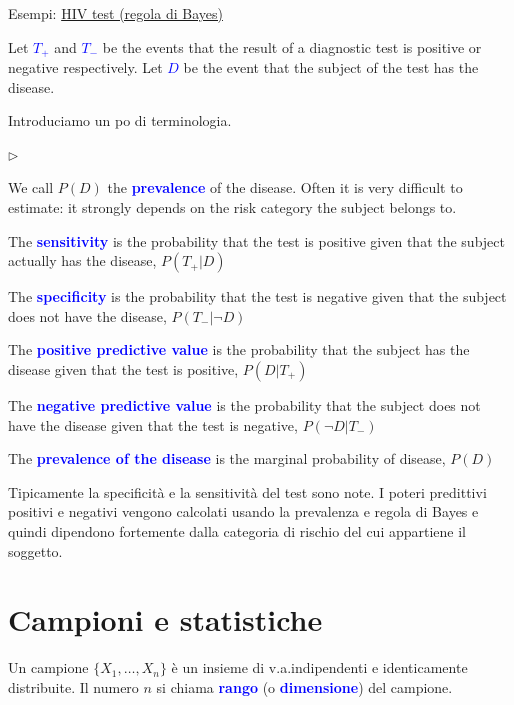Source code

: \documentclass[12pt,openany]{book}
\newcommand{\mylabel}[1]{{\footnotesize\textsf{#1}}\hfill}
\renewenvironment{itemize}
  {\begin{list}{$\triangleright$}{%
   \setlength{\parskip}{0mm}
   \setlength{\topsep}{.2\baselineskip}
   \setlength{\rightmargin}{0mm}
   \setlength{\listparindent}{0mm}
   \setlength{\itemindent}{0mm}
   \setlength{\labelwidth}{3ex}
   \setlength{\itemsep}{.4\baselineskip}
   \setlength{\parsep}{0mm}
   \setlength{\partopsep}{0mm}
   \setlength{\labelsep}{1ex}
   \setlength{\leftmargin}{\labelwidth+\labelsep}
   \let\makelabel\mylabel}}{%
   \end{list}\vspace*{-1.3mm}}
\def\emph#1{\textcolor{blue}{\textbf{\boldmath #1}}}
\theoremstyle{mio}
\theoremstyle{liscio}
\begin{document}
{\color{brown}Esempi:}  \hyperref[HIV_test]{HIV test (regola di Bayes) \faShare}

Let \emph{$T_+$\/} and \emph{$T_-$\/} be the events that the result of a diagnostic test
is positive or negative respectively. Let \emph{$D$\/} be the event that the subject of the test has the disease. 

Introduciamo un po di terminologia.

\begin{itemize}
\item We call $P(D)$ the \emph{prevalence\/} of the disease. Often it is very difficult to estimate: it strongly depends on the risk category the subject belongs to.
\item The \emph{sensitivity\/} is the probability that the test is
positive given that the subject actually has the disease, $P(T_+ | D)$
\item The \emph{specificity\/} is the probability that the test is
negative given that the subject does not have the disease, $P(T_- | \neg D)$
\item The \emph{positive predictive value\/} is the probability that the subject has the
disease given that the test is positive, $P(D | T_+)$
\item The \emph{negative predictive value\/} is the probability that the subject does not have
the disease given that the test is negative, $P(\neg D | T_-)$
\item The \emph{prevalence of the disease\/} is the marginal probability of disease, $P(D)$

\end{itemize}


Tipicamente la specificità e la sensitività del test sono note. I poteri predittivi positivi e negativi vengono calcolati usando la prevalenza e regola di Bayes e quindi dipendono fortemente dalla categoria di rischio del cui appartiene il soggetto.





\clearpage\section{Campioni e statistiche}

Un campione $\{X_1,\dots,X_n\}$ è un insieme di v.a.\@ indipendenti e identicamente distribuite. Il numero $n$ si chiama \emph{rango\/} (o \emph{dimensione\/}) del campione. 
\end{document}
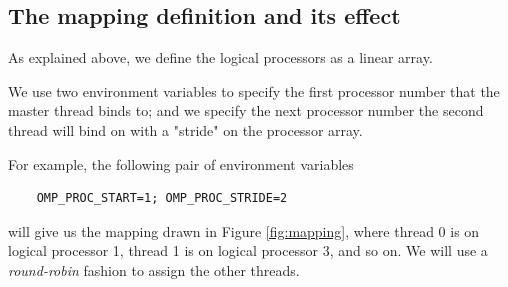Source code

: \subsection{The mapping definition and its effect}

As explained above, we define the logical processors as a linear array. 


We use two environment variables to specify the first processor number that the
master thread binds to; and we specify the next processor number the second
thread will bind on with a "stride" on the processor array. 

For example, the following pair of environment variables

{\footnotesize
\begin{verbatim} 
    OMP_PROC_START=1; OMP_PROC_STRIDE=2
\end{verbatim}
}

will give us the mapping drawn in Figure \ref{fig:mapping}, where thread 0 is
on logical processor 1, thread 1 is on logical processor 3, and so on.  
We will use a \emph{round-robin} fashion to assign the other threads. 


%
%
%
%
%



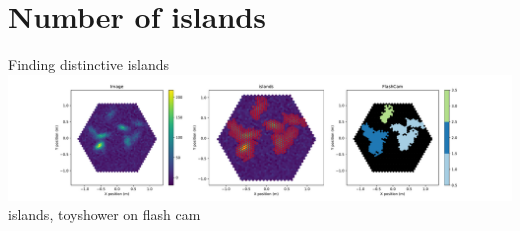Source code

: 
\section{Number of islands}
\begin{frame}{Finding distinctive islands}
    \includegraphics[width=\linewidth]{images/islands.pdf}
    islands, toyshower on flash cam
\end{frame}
****
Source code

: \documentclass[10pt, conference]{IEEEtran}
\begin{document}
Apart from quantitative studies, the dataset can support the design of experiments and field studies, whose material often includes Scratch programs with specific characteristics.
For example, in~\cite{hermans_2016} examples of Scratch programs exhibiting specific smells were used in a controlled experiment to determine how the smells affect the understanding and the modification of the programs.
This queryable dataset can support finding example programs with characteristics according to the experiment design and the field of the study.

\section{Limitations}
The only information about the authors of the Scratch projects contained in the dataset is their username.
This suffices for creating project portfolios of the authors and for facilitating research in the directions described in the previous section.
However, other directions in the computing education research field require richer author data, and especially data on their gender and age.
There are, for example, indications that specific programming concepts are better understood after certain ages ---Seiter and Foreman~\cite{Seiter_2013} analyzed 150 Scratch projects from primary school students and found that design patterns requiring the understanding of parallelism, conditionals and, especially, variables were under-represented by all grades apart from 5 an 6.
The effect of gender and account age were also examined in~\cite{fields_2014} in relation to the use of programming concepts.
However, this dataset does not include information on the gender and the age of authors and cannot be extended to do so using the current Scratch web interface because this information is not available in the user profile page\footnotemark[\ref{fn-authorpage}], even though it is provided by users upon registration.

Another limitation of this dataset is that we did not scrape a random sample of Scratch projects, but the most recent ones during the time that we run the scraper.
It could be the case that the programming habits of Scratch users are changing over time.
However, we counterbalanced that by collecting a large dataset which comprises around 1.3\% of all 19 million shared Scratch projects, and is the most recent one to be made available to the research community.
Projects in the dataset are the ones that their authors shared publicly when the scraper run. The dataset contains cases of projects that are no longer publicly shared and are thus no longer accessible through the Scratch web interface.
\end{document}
****
Repeat the entries above verbatim, but only from the line that has "thread will bind" down to the line that has "on logical processor 1, thread", inclusive.

# [RESPONSE FOR THIS EXERCISE]
thread will bind on with a "stride" on the processor array. 

For example, the following pair of environment variables

{\footnotesize
\begin{verbatim} 
    OMP_PROC_START=1; OMP_PROC_STRIDE=2
\end{verbatim}
}

will give us the mapping drawn in Figure \ref{fig:mapping}, where thread 0 is
on logical processor 1, thread 1 is on logical processor 3, and so on.  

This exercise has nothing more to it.